In other words, what Leo is saying from the artist’s perspective is that his job is to capture the experience of living with such fidelity, that the artist can then transmit that feeling to the viewer/listener/reader through the medium of their expression.

As a reader, I have been on the receiving end of this transference a countless number of times, and it is these books I have been carefully packing in boxes that have delivered those experiences.

So, for example, when I pick up James Baldwin’s “Giovanni’s Room” I remember the ache of grief and romance the book evokes.

When I see Sam Lipsyte’s “Home Land,” I recall laughing myself breathless, on a plane surrounded by strangers, no less. It’s a battered paperback, in horrible shape because I’ve lent it out and taught from it, unsightly on the shelf, but it goes in the box.

Because there have been so many books and I am getting older, I may forget the experience of art if I didn’t have the book to remind me. This happened with Elizabeth Strout’s “Anything is Possible,” a book that had me truly hoping that in the real world people could be kind to each other in the way they are in the world of the book.

When stacked in the living room of the home we’re leaving, my books take up more space than everything from the kitchen, a ratio over which I am both chagrined and more than a little proud.

It’s clear. I may be done reading these books, but I am not done living them.

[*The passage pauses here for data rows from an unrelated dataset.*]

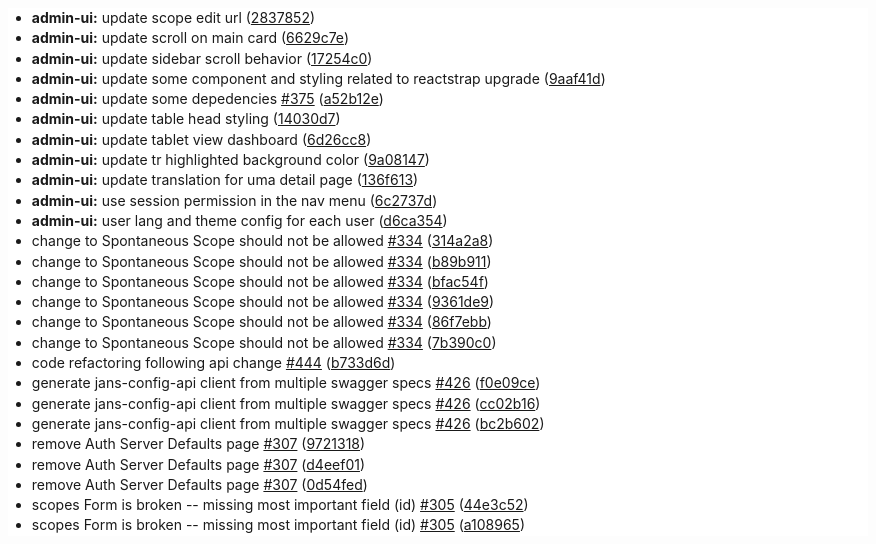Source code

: * **admin-ui:** update scope edit url ([2837852](https://github.com/GluuFederation/flex/commit/2837852bc726a90e73407fdeaa3d8f7129cd265d))
* **admin-ui:** update scroll on main card ([6629c7e](https://github.com/GluuFederation/flex/commit/6629c7e1974c346c6a749b5fe39b924f4f51ffbe))
* **admin-ui:** update sidebar scroll behavior ([17254c0](https://github.com/GluuFederation/flex/commit/17254c0b6887a4a728c8e20bc08540a3c1adf3cc))
* **admin-ui:** update some component and styling related to reactstrap upgrade ([9aaf41d](https://github.com/GluuFederation/flex/commit/9aaf41d9339499dfd78ec5f97d4e766dd1f11801))
* **admin-ui:** update some depedencies [#375](https://github.com/GluuFederation/flex/issues/375) ([a52b12e](https://github.com/GluuFederation/flex/commit/a52b12e78388962f2a139682148bbbb38fd8270a))
* **admin-ui:** update table head styling ([14030d7](https://github.com/GluuFederation/flex/commit/14030d7afa4169f588c7164f6e70e985d2b625aa))
* **admin-ui:** update tablet view dashboard ([6d26cc8](https://github.com/GluuFederation/flex/commit/6d26cc84640521f3152a3350ea118fb35bf128ab))
* **admin-ui:** update tr highlighted background color ([9a08147](https://github.com/GluuFederation/flex/commit/9a08147865e585cac7653b7ccf33f8222dddc20c))
* **admin-ui:** update translation for uma detail page ([136f613](https://github.com/GluuFederation/flex/commit/136f613fd522ac5695c9767b77707471a395125a))
* **admin-ui:** use session permission in the nav menu ([6c2737d](https://github.com/GluuFederation/flex/commit/6c2737dc4b1eee677973c6535d0da77671165682))
* **admin-ui:** user lang and theme config for each user ([d6ca354](https://github.com/GluuFederation/flex/commit/d6ca354c2caec3fd646c724aae2d83541f849b29))
* change to Spontaneous Scope should not be allowed [#334](https://github.com/GluuFederation/flex/issues/334) ([314a2a8](https://github.com/GluuFederation/flex/commit/314a2a855def634dcaa89ff9268c4b2b54623ef5))
* change to Spontaneous Scope should not be allowed [#334](https://github.com/GluuFederation/flex/issues/334) ([b89b911](https://github.com/GluuFederation/flex/commit/b89b911f3364ee3084dfc78e8cd674c84a5b3840))
* change to Spontaneous Scope should not be allowed [#334](https://github.com/GluuFederation/flex/issues/334) ([bfac54f](https://github.com/GluuFederation/flex/commit/bfac54fbc329179f87df4c3fb7a459ffef5ea7f1))
* change to Spontaneous Scope should not be allowed [#334](https://github.com/GluuFederation/flex/issues/334) ([9361de9](https://github.com/GluuFederation/flex/commit/9361de9f49a55998cd571c8debf69bb7d5cc2c0b))
* change to Spontaneous Scope should not be allowed [#334](https://github.com/GluuFederation/flex/issues/334) ([86f7ebb](https://github.com/GluuFederation/flex/commit/86f7ebbc8fe73a2b4541fb83819559b9563f6268))
* change to Spontaneous Scope should not be allowed [#334](https://github.com/GluuFederation/flex/issues/334) ([7b390c0](https://github.com/GluuFederation/flex/commit/7b390c0ae531cfe21a4abef3932fb522ca81c79a))
* code refactoring following api change [#444](https://github.com/GluuFederation/flex/issues/444) ([b733d6d](https://github.com/GluuFederation/flex/commit/b733d6da1e54e7e1e31f4b2f925f99a25a288f77))
* generate jans-config-api client from multiple swagger specs [#426](https://github.com/GluuFederation/flex/issues/426) ([f0e09ce](https://github.com/GluuFederation/flex/commit/f0e09cecab1bc7b2b6e2ddcb13d2dc5c18abdce9))
* generate jans-config-api client from multiple swagger specs [#426](https://github.com/GluuFederation/flex/issues/426) ([cc02b16](https://github.com/GluuFederation/flex/commit/cc02b165cb9b743364cc3b32ddfc0071b0fcb54e))
* generate jans-config-api client from multiple swagger specs [#426](https://github.com/GluuFederation/flex/issues/426) ([bc2b602](https://github.com/GluuFederation/flex/commit/bc2b602da7f14c801dfa7d85f11c6e06cb6a3739))
* remove Auth Server Defaults page [#307](https://github.com/GluuFederation/flex/issues/307) ([9721318](https://github.com/GluuFederation/flex/commit/972131805b19ba977bef8a19608bd0cd5c6619b8))
* remove Auth Server Defaults page [#307](https://github.com/GluuFederation/flex/issues/307) ([d4eef01](https://github.com/GluuFederation/flex/commit/d4eef01e3dadecbbce185a096e11f9cb6bea1938))
* remove Auth Server Defaults page [#307](https://github.com/GluuFederation/flex/issues/307) ([0d54fed](https://github.com/GluuFederation/flex/commit/0d54feda0be7be769109ce000d49cf92f2acefd1))
* scopes Form is broken -- missing most important field (id) [#305](https://github.com/GluuFederation/flex/issues/305) ([44e3c52](https://github.com/GluuFederation/flex/commit/44e3c52ddfdf9186d7ced2d3d16e2a94f9a99cdf))
* scopes Form is broken -- missing most important field (id) [#305](https://github.com/GluuFederation/flex/issues/305) ([a108965](https://github.com/GluuFederation/flex/commit/a1089658c9a9762eb1d6ad0da8fd2659340ed5cb))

John Warner is the author of “Why They Can’t Write: Killing the Five-Paragraph Essay and Other Necessities.”

Twitter @biblioracle

Book recommendations from the Biblioracle

John Warner tells you what to read based on the last five books you’ve read

1. “One Day I Shall Astonish the World” by Nina Stibbe

2. “True Biz” by Sara Novic

3. “I Am Not Sidney Poitier” by Percival Everett

4. “A Far Cry from Kensington” by Muriel Spark

5. “Marriage Material” by Sathnam Sanghera

— Cheryl F., Evanston

For Cheryl, I’m recommending a close personal story that has much larger resonances in the culture at large, “Transcendent Kingdom” by Yaa Gyasi.

1. “In Other Lands” by Sarah Rees Brennan

2. “A Marvellous Light” by Freya Marske

3. “A Mirror Mended” by Alix E. Harrow

4. “To Say Nothing of the Dog” by Connie Willis

5. “Let’s Not Do That Again” by Grant Ginder

— Maria D., Boston

Maria seems to be drawn to some stories with fantastical or supernatural elements that are important, but more a vehicle for the human story underneath. I think Max Barry’s “Lexicon” will be a nice, propulsive reading experience for her.

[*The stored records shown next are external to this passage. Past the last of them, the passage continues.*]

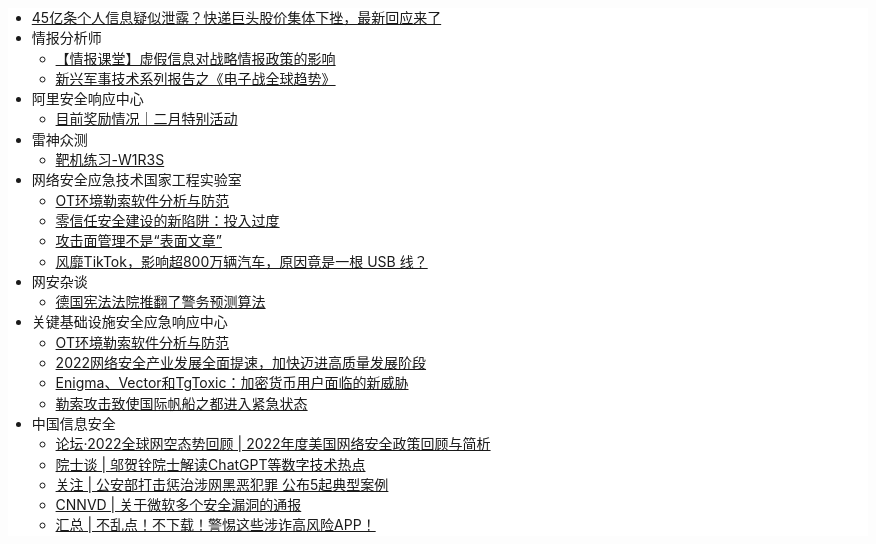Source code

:   - [45亿条个人信息疑似泄露？快递巨头股价集体下挫，最新回应来了](https://mp.weixin.qq.com/s?__biz=MzI4NDY2MDMwMw==&mid=2247507805&idx=2&sn=ff4f4ebef0303d9a7c82707914392f5c&chksm=ebfa987ddc8d116bcc84100087c4b2fba0c094386baec72f3f77ce11523f50858891bb5ac231&scene=58&subscene=0#rd)
- 情报分析师
  - [【情报课堂】虚假信息对战略情报政策的影响](https://mp.weixin.qq.com/s?__biz=MzA3Mjc1MTkwOA==&mid=2650525781&idx=1&sn=47d634ce949899a0235adb079ff8d916&chksm=8716fe1eb0617708069fd0bd0503ec6fd2333ad66f07e00321862e4ba27bbbf812c38e13963d&scene=58&subscene=0#rd)
  - [新兴军事技术系列报告之《电子战全球趋势》](https://mp.weixin.qq.com/s?__biz=MzA3Mjc1MTkwOA==&mid=2650525781&idx=2&sn=26f1d2cdfd614e37d6726ba2ac1025dd&chksm=8716fe1eb0617708fa1d8f78e3d236cbcbd3f676e63899b280c8ee4bf88346af7a04f017ca5d&scene=58&subscene=0#rd)
- 阿里安全响应中心
  - [目前奖励情况｜二月特别活动](https://mp.weixin.qq.com/s?__biz=MzIxMjEwNTc4NA==&mid=2652993134&idx=1&sn=f213fdc131bfe982342c694f6e337a8a&chksm=8c9ef939bbe9702f4fcf1717a8bb1b52d6371f7edf34f42704a26b55db843345b410ced9f697&scene=58&subscene=0#rd)
- 雷神众测
  - [靶机练习-W1R3S](https://mp.weixin.qq.com/s?__biz=MzI0NzEwOTM0MA==&mid=2652501613&idx=1&sn=3bc757a349e92d20ddbc94f0fa892c64&chksm=f25855dec52fdcc8f10afbb1f034594ee87261f6197216084474f3b0e6c984e34c832a300d63&scene=58&subscene=0#rd)
- 网络安全应急技术国家工程实验室
  - [OT环境勒索软件分析与防范](https://mp.weixin.qq.com/s?__biz=MzUzNDYxOTA1NA==&mid=2247534603&idx=1&sn=990cf7a09fafc371bb5245e9d363cd40&chksm=fa93fecacde477dcd68f21ca99b1767d61797f55cf7a2134f4e3f0df65705fbccc9d4c3588ee&scene=58&subscene=0#rd)
  - [零信任安全建设的新陷阱：投入过度](https://mp.weixin.qq.com/s?__biz=MzUzNDYxOTA1NA==&mid=2247534603&idx=2&sn=0501f1d8105b36849266a8694032afb2&chksm=fa93fecacde477dcc0e45c2e5d827bf5506017bec97ce3aef880a2945b7183ece56c8fb5bd7d&scene=58&subscene=0#rd)
  - [攻击面管理不是“表面文章”](https://mp.weixin.qq.com/s?__biz=MzUzNDYxOTA1NA==&mid=2247534603&idx=3&sn=a2989ba945c1604ecbed8a4d35ac71dc&chksm=fa93fecacde477dcd574fef90a12986eb14db9f9c08edb652acf92b36c60755bf5bf476eb9b0&scene=58&subscene=0#rd)
  - [风靡TikTok，影响超800万辆汽车，原因竟是一根 USB 线？](https://mp.weixin.qq.com/s?__biz=MzUzNDYxOTA1NA==&mid=2247534603&idx=4&sn=79cfe77366f09a9992cb5f5400d2f3f7&chksm=fa93fecacde477dc26e107da7a6c880cdc6fdc4747d7fb3be76f8f0f558e41fc23ef257c8db2&scene=58&subscene=0#rd)
- 网安杂谈
  - [德国宪法法院推翻了警务预测算法](https://mp.weixin.qq.com/s?__biz=MzAwMTMzMDUwNg==&mid=2650887251&idx=1&sn=179653de750a7b70d78c88e27db3e7bd&chksm=812ea876b659216081c4faf5cab7c64da74a8ce5493aeb14d4534a1f3f2d711f65ddaf30d7b9&scene=58&subscene=0#rd)
- 关键基础设施安全应急响应中心
  - [OT环境勒索软件分析与防范](https://mp.weixin.qq.com/s?__biz=MzkyMzAwMDEyNg==&mid=2247534528&idx=1&sn=52d5c7673f8d4f37a8c71297cd3d6e9b&chksm=c1e9cb91f69e42878dac570fbbc406f8da86531bd2db073ff51a1375db647631bdf8a442f113&scene=58&subscene=0#rd)
  - [2022网络安全产业发展全面提速，加快迈进高质量发展阶段](https://mp.weixin.qq.com/s?__biz=MzkyMzAwMDEyNg==&mid=2247534528&idx=2&sn=6fb429b58288b61a0e9767c86860b908&chksm=c1e9cb91f69e4287c94c57cd576e37213af0affb78e335fa579e9429700dbcf063ef6d68526c&scene=58&subscene=0#rd)
  - [Enigma、Vector和TgToxic：加密货币用户面临的新威胁](https://mp.weixin.qq.com/s?__biz=MzkyMzAwMDEyNg==&mid=2247534528&idx=3&sn=1f117c450dec797294ff5a39e4cf217a&chksm=c1e9cb91f69e42879d053c27e67211bc02430d8c8f813c8ebeb280926a7ade7da7e65285adda&scene=58&subscene=0#rd)
  - [勒索攻击致使国际帆船之都进入紧急状态](https://mp.weixin.qq.com/s?__biz=MzkyMzAwMDEyNg==&mid=2247534528&idx=4&sn=8a5afef60d35e7ba6189d6818f2cee1c&chksm=c1e9cb91f69e4287182dba9688f7dba8f1484085d8f91f83c3fc69d58ae4ea3c57b3835969f4&scene=58&subscene=0#rd)
- 中国信息安全
  - [论坛·2022全球网空态势回顾 | 2022年度美国网络安全政策回顾与简析](https://mp.weixin.qq.com/s?__biz=MzA5MzE5MDAzOA==&mid=2664176313&idx=1&sn=a13b16456016d01bd846a36677bbd772&chksm=8b591840bc2e91569779b805b02b044ce4a73d1033b8197dbacb3d33b82a2a8ec8047dd3dde1&scene=58&subscene=0#rd)
  - [院士谈 | 邬贺铨院士解读ChatGPT等数字技术热点](https://mp.weixin.qq.com/s?__biz=MzA5MzE5MDAzOA==&mid=2664176313&idx=2&sn=25f5ca34711eafb30584f04f2bc54bce&chksm=8b591840bc2e9156ee8b3f25c0e137d6224310f20b50eaf3e65b89d51400791479dd9e321109&scene=58&subscene=0#rd)
  - [关注 | 公安部打击惩治涉网黑恶犯罪 公布5起典型案例](https://mp.weixin.qq.com/s?__biz=MzA5MzE5MDAzOA==&mid=2664176313&idx=3&sn=02d552b773f8f5d82ebe73586071c1e0&chksm=8b591840bc2e9156b743ab02733e9566e6259cefd53c709bed57cad09a314b91d35a41623254&scene=58&subscene=0#rd)
  - [CNNVD | 关于微软多个安全漏洞的通报](https://mp.weixin.qq.com/s?__biz=MzA5MzE5MDAzOA==&mid=2664176313&idx=4&sn=a10fbfe3daa8aea290bb20a6903fce0b&chksm=8b591840bc2e91561fb51469f33d6a638859349dd324219d89cfca91244d0b3bdf0af0776ad1&scene=58&subscene=0#rd)
  - [汇总 | 不乱点！不下载！警惕这些涉诈高风险APP！](https://mp.weixin.qq.com/s?__biz=MzA5MzE5MDAzOA==&mid=2664176313&idx=5&sn=e4c22b080272254165db0b52228f9763&chksm=8b591840bc2e9156d1989034752ad37f0dc0101e7babebad6a0d27bab5dc1f735f020f4ac719&scene=58&subscene=0#rd)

1. “Dare Me” by Megan Abbott

2. “Anxious People” by Fredrik Backman

3. “The Lincoln Highway” by Amor Towles

4. “The Immortal Life of Henrietta Lacks” by Rebecca Skloot

5. “The Lincoln Lawyer” by Michael Connelly

— Lisa P., Chicago

We now know her from the stunning otherworldliness of “Station Eleven” and “Sea of Tranquility,” but Emily St. John Mandel started her career with some very tricky and highly involving noirish novels. For Lisa, I’m recommending “Last Night in Montreal.”